AI is a great black box that prevented us from knowing how “I thought” inside. Until now

AI do not have No idea what he says Not why he says it. When he responds almost everything makes sense – even his legs of legs – but he only seems to us, because the machines do not understand what they do. They simply do. We do not know how the IAS think inside, but that seems to be able to change soon.

Opening the black box. Those responsible for Anthropiccreator of the chatbot Claude, They affirm having made an important discovery that will begin to understand how the LLM work. These models work as large black boxes: we know what we give them starting (a prompt) and what we get as a result, but it is still a mystery what happens within that “black box” and how the models end up generating the content they generate.

Why it is important to know how “think” the AI. The inscrutability of AI models generates important problems. For example, it makes it difficult to anticipate If they “hallucinate” or make mistakesand why they have committed them. Precisely knowing how they work inside would allow better to understand those incorrect responses to correct these problems and improve the behavior of these models.

Safer, more reliable. Knowing why the IAS do what they do as they do would also be crucial to be able to trust us much more.

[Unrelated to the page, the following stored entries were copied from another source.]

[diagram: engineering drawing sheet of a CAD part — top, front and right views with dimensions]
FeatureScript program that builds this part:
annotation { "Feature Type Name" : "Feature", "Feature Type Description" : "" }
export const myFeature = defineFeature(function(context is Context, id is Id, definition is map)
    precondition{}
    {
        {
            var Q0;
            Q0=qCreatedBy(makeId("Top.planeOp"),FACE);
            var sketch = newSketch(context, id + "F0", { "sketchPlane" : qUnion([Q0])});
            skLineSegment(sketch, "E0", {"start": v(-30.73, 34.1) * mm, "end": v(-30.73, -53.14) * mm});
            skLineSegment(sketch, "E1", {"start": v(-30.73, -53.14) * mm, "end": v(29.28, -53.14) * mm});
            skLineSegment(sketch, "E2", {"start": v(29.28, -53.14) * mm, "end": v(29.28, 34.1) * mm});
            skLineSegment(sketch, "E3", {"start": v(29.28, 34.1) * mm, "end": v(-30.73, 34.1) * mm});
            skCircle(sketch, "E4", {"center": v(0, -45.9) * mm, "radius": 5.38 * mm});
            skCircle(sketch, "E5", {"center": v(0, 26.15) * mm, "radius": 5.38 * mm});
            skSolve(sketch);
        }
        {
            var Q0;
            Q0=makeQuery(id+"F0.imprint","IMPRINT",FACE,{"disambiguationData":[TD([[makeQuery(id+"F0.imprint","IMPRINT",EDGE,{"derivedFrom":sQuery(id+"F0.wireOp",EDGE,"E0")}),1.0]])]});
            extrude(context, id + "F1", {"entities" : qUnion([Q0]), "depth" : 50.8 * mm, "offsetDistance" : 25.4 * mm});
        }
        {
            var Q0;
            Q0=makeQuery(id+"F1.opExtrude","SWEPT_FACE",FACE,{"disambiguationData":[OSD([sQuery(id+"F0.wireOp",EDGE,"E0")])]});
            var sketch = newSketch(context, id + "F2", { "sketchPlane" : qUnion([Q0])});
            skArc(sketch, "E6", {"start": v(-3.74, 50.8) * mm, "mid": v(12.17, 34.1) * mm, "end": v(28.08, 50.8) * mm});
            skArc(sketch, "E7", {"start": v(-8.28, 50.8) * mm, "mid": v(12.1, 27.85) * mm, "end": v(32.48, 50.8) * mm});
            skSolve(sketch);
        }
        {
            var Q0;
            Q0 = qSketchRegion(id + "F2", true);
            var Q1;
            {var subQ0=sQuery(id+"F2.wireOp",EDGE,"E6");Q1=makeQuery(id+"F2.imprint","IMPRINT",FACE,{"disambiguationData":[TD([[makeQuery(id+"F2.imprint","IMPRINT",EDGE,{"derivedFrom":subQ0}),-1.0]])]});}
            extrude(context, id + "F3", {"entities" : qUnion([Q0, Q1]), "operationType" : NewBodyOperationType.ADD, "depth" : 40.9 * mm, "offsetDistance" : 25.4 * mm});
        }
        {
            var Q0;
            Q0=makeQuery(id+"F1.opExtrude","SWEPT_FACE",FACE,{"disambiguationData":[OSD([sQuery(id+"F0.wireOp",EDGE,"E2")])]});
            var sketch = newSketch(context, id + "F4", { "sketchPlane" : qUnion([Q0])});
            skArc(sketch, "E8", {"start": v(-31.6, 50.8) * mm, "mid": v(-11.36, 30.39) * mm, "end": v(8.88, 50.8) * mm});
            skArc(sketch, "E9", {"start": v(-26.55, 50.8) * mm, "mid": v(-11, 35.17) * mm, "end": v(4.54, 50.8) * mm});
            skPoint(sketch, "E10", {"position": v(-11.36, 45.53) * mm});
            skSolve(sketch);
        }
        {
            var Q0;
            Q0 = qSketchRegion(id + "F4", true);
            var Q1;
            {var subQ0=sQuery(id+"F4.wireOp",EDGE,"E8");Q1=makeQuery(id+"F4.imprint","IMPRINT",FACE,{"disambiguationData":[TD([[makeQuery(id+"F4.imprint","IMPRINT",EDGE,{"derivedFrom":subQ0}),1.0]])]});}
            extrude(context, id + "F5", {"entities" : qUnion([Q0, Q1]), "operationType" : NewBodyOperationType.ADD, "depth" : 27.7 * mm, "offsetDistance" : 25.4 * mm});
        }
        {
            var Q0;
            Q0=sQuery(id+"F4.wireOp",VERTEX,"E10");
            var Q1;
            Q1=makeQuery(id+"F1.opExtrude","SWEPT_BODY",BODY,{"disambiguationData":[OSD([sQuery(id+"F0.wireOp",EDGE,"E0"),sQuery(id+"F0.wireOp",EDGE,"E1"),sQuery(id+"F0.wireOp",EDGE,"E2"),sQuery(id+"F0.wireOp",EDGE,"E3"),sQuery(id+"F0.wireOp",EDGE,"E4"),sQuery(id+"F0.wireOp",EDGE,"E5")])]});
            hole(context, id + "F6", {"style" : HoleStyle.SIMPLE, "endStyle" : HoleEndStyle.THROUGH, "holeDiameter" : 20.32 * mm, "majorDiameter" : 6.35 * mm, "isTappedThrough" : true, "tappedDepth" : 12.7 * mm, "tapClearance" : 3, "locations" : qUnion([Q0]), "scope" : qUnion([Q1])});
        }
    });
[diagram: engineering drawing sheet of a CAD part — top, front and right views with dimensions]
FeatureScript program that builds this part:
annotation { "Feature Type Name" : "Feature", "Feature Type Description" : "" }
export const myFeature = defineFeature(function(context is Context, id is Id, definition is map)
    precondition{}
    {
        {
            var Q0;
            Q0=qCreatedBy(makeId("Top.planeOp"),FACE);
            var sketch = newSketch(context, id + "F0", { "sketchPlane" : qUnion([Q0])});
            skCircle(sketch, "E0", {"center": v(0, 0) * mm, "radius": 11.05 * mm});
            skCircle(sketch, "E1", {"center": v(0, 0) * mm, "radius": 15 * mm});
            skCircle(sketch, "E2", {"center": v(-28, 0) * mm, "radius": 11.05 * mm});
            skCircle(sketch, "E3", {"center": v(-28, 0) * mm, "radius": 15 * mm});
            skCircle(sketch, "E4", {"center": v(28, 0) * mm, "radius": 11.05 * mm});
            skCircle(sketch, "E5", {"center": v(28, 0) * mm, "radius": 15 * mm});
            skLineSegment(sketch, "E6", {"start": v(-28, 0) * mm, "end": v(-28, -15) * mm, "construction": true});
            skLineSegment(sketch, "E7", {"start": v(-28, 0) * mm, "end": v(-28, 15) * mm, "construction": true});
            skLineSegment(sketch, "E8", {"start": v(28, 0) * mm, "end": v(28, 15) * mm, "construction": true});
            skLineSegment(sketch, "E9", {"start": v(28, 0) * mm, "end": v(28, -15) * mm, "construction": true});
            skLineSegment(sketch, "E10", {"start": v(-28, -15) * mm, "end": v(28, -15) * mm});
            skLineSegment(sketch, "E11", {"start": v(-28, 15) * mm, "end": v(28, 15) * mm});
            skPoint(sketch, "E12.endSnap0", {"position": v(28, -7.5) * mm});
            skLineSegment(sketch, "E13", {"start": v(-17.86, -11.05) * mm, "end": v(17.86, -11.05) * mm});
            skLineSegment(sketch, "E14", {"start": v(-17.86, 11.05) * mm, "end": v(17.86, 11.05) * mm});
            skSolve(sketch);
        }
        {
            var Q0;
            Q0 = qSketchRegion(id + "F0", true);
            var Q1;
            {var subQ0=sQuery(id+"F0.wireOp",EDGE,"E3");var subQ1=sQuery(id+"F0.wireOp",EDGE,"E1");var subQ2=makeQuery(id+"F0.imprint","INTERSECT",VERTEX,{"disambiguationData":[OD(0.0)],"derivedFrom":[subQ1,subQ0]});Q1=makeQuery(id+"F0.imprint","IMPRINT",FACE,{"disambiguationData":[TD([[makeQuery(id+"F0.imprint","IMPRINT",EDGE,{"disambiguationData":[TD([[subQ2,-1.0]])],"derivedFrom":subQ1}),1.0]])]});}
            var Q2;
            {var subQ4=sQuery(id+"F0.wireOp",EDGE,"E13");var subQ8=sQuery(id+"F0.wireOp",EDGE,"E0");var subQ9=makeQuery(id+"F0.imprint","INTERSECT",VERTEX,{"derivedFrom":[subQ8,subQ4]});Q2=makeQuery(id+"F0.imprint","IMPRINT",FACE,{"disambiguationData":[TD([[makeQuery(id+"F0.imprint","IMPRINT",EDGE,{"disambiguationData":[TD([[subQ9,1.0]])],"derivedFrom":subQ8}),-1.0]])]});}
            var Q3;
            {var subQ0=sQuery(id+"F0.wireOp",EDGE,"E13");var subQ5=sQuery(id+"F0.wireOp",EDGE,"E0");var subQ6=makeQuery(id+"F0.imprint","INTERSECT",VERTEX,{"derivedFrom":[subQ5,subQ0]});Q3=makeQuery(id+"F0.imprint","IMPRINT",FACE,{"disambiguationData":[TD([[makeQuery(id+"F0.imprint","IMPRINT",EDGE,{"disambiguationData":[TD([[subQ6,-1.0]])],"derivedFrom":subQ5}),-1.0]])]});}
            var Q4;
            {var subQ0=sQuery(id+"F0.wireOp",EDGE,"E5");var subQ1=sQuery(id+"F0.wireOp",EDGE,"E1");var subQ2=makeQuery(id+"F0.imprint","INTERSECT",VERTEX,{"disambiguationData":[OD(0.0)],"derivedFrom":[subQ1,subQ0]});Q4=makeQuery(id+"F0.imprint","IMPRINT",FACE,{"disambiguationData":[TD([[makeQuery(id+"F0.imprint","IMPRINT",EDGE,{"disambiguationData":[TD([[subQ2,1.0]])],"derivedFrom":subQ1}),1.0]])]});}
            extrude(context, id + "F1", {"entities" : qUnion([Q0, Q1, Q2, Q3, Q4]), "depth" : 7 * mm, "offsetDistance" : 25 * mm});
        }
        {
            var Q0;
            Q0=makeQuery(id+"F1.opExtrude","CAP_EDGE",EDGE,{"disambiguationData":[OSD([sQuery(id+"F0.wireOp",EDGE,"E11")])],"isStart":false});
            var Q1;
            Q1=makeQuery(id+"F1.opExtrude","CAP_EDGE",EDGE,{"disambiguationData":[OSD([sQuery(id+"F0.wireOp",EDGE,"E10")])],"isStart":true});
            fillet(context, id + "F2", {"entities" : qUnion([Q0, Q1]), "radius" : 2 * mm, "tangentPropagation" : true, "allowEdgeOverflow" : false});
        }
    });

These models would therefore allow many more guarantees in areas such as the privacy and protection of the data, something that can be a barrier for companies to use.

And reasoning models, what. The appearance of models such as O1 or Deepseek R1 has allowed that during these “reasoning” processes the AI ​​apparently shows what you are doing at all times. That list of minitareas that is completing (“searching the web”, “analyzing the information”, etc.) are useful, but the so -called “chain of thought” does not really reflect how our requests are processing these models.

Math
Math

How does Claude calculate how much are 36+59? The mechanism is not entirely clear, but in Anthropic they begin to decipher it. Source: Anthropic.

Deciphering how AI thinks. Anthropic experts have created a tool that tries to decipher that black box. It is something like magnetic resonance scannars that study the human brain and allow to detect which brain regions play their role in certain cognitive areas.

Long -term responses. Although models such as Claude are trained to predict the following word in a sentence, in some tasks it seems that Claude makes a kind of longer term planning of the task. For example, if we ask you to write a poem Claude you first find words that fit the theme of the poem and then go back to create the phrases that will generate the verses and rhymes of the poem.

A language to think, many to translate. Although Claude has multi -mounted support, Anthropic experts reveal that their operation by handling several languages ​​is not “thinking” in those languages ​​directly. Instead use concepts that are common in several languages, so It seems to “reason” in the same language and then translate the exit to the desired language.

The models cheat. That research also revealed that the models They can lie about what they are doing And they can even pretend that they are thinking when they really already have the answer to our request. One of Claude’s developers, Josh Batson, explained how “although (the model) claims to have made a calculation, our interpretability techniques do not reveal any indication that it has occurred.”

How Anthropic’s deciphering works. The Anthropic method makes use of the call Cross-Layer Transcoder (CLT) that works analyzing interpretable sets instead of trying to analyze individual “neurons”. For example, these characteristics could be all conjugations of a specific verb. That allows researchers to identify complete “circuits” of neurons that tend to join in these processes.

A good start. In the past OpenAi already tried to discover How their AI models thoughtbut it was not very successful. Anthropic’s work has notable limitations, and for example he does not know why the LLM pay more attention to certain parts of the Prompt than others. Even so, according to Batson “in a year or two we will know more about how these models think about what people think.”

In Xataka | Universal Music has just stumbled against Anthropic by Copyright: a victory for AI technology

Leave your vote

Leave a Comment

GIPHY App Key not set. Please check settings

Log In

Forgot password?

Forgot password?

Enter your account data and we will send you a link to reset your password.

Your password reset link appears to be invalid or expired.

Log in

Privacy Policy

Add to Collection

No Collections

Here you'll find all collections you've created before.